=== Begin Enclosure ===

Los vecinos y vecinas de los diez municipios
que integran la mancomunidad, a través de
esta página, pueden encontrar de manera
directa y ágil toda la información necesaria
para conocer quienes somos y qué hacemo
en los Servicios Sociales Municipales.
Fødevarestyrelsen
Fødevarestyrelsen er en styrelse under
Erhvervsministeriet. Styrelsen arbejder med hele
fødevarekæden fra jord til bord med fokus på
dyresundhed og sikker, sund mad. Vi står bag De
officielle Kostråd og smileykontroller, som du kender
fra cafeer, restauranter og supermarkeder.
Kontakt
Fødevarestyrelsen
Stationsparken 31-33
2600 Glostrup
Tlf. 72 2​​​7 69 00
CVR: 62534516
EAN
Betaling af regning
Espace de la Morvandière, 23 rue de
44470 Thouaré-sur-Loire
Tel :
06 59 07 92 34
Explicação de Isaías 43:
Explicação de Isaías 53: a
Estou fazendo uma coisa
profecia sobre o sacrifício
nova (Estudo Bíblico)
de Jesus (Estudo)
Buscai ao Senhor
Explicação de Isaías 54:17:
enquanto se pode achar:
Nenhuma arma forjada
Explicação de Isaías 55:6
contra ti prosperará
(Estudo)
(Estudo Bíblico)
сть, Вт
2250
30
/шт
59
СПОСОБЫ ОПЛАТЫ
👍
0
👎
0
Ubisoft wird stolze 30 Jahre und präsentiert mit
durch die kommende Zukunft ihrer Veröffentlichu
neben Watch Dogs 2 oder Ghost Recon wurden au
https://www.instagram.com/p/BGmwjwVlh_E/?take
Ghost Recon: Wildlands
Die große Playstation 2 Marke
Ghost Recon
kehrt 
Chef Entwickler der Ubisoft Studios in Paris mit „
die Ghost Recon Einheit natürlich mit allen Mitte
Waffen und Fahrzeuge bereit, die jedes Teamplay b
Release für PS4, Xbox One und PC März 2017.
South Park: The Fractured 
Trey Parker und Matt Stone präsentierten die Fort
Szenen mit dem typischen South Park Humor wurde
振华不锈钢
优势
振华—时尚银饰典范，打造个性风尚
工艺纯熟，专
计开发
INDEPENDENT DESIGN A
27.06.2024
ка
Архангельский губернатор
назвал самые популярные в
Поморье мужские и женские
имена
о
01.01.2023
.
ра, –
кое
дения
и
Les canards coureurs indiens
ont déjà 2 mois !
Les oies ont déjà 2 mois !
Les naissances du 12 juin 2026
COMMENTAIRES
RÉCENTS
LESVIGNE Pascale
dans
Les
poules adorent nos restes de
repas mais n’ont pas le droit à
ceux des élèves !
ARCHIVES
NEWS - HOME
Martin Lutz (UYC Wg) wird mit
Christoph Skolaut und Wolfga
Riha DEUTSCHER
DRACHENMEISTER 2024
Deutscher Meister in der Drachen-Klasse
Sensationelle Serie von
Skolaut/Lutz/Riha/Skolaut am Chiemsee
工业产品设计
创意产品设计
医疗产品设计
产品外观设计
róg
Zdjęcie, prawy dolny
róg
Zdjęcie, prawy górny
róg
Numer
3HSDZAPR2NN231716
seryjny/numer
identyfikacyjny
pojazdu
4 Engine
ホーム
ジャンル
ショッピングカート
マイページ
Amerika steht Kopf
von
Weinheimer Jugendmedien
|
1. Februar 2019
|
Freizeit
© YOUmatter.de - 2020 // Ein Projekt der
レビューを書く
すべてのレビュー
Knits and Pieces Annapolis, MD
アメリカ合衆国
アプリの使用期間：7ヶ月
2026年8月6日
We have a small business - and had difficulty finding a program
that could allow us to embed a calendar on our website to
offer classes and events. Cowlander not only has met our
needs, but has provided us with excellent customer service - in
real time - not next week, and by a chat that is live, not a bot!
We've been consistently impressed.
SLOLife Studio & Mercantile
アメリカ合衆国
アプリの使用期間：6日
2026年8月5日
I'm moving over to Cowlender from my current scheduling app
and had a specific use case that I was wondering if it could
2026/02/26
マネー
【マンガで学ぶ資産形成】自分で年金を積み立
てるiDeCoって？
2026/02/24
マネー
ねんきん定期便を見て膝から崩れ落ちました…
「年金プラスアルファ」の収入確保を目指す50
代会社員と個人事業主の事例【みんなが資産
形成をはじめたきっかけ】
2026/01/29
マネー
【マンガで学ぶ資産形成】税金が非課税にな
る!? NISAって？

=== End Enclosure ===

## WORK TO BE COMPLETED
The reply should contain all of the entries exactly as shown above.

## ANSWER FOR THE TASK
Los vecinos y vecinas de los diez municipios
que integran la mancomunidad, a través de
esta página, pueden encontrar de manera
directa y ágil toda la información necesaria
para conocer quienes somos y qué hacemo
en los Servicios Sociales Municipales.
Fødevarestyrelsen
Fødevarestyrelsen er en styrelse under
Erhvervsministeriet. Styrelsen arbejder med hele
fødevarekæden fra jord til bord med fokus på
dyresundhed og sikker, sund mad. Vi står bag De
officielle Kostråd og smileykontroller, som du kender
fra cafeer, restauranter og supermarkeder.
Kontakt
Fødevarestyrelsen
Stationsparken 31-33
2600 Glostrup
Tlf. 72 2​​​7 69 00
CVR: 62534516
EAN
Betaling af regning
Espace de la Morvandière, 23 rue de
44470 Thouaré-sur-Loire
Tel :
06 59 07 92 34
Explicação de Isaías 43:
Explicação de Isaías 53: a
Estou fazendo uma coisa
profecia sobre o sacrifício
nova (Estudo Bíblico)
de Jesus (Estudo)
Buscai ao Senhor
Explicação de Isaías 54:17:
enquanto se pode achar:
Nenhuma arma forjada
Explicação de Isaías 55:6
contra ti prosperará
(Estudo)
(Estudo Bíblico)
сть, Вт
2250
30
/шт
59
СПОСОБЫ ОПЛАТЫ
👍
0
👎
0
Ubisoft wird stolze 30 Jahre und präsentiert mit
durch die kommende Zukunft ihrer Veröffentlichu
neben Watch Dogs 2 oder Ghost Recon wurden au
https://www.instagram.com/p/BGmwjwVlh_E/?take
Ghost Recon: Wildlands
Die große Playstation 2 Marke
Ghost Recon
kehrt 
Chef Entwickler der Ubisoft Studios in Paris mit „
die Ghost Recon Einheit natürlich mit allen Mitte
Waffen und Fahrzeuge bereit, die jedes Teamplay b
Release für PS4, Xbox One und PC März 2017.
South Park: The Fractured 
Trey Parker und Matt Stone präsentierten die Fort
Szenen mit dem typischen South Park Humor wurde
振华不锈钢
优势
振华—时尚银饰典范，打造个性风尚
工艺纯熟，专
计开发
INDEPENDENT DESIGN A
27.06.2024
ка
Архангельский губернатор
назвал самые популярные в
Поморье мужские и женские
имена
о
01.01.2023
.
ра, –
кое
дения
и
Les canards coureurs indiens
ont déjà 2 mois !
Les oies ont déjà 2 mois !
Les naissances du 12 juin 2026
COMMENTAIRES
RÉCENTS
LESVIGNE Pascale
dans
Les
poules adorent nos restes de
repas mais n’ont pas le droit à
ceux des élèves !
ARCHIVES
NEWS - HOME
Martin Lutz (UYC Wg) wird mit
Christoph Skolaut und Wolfga
Riha DEUTSCHER
DRACHENMEISTER 2024
Deutscher Meister in der Drachen-Klasse
Sensationelle Serie von
Skolaut/Lutz/Riha/Skolaut am Chiemsee
工业产品设计
创意产品设计
医疗产品设计
产品外观设计
róg
Zdjęcie, prawy dolny
róg
Zdjęcie, prawy górny
róg
Numer
3HSDZAPR2NN231716
seryjny/numer
identyfikacyjny
pojazdu
4 Engine
ホーム
ジャンル
ショッピングカート
マイページ
Amerika steht Kopf
von
Weinheimer Jugendmedien
|
1. Februar 2019
|
Freizeit
© YOUmatter.de - 2020 // Ein Projekt der
レビューを書く
すべてのレビュー
Knits and Pieces Annapolis, MD
アメリカ合衆国
アプリの使用期間：7ヶ月
2026年8月6日
We have a small business - and had difficulty finding a program
that could allow us to embed a calendar on our website to
offer classes and events. Cowlander not only has met our
needs, but has provided us with excellent customer service - in
real time - not next week, and by a chat that is live, not a bot!
We've been consistently impressed.
SLOLife Studio & Mercantile
アメリカ合衆国
アプリの使用期間：6日
2026年8月5日
I'm moving over to Cowlender from my current scheduling app
and had a specific use case that I was wondering if it could
2026/02/26
マネー
【マンガで学ぶ資産形成】自分で年金を積み立
てるiDeCoって？
2026/02/24
マネー
ねんきん定期便を見て膝から崩れ落ちました…
「年金プラスアルファ」の収入確保を目指す50
代会社員と個人事業主の事例【みんなが資産
形成をはじめたきっかけ】
2026/01/29
マネー
【マンガで学ぶ資産形成】税金が非課税にな
る!? NISAって？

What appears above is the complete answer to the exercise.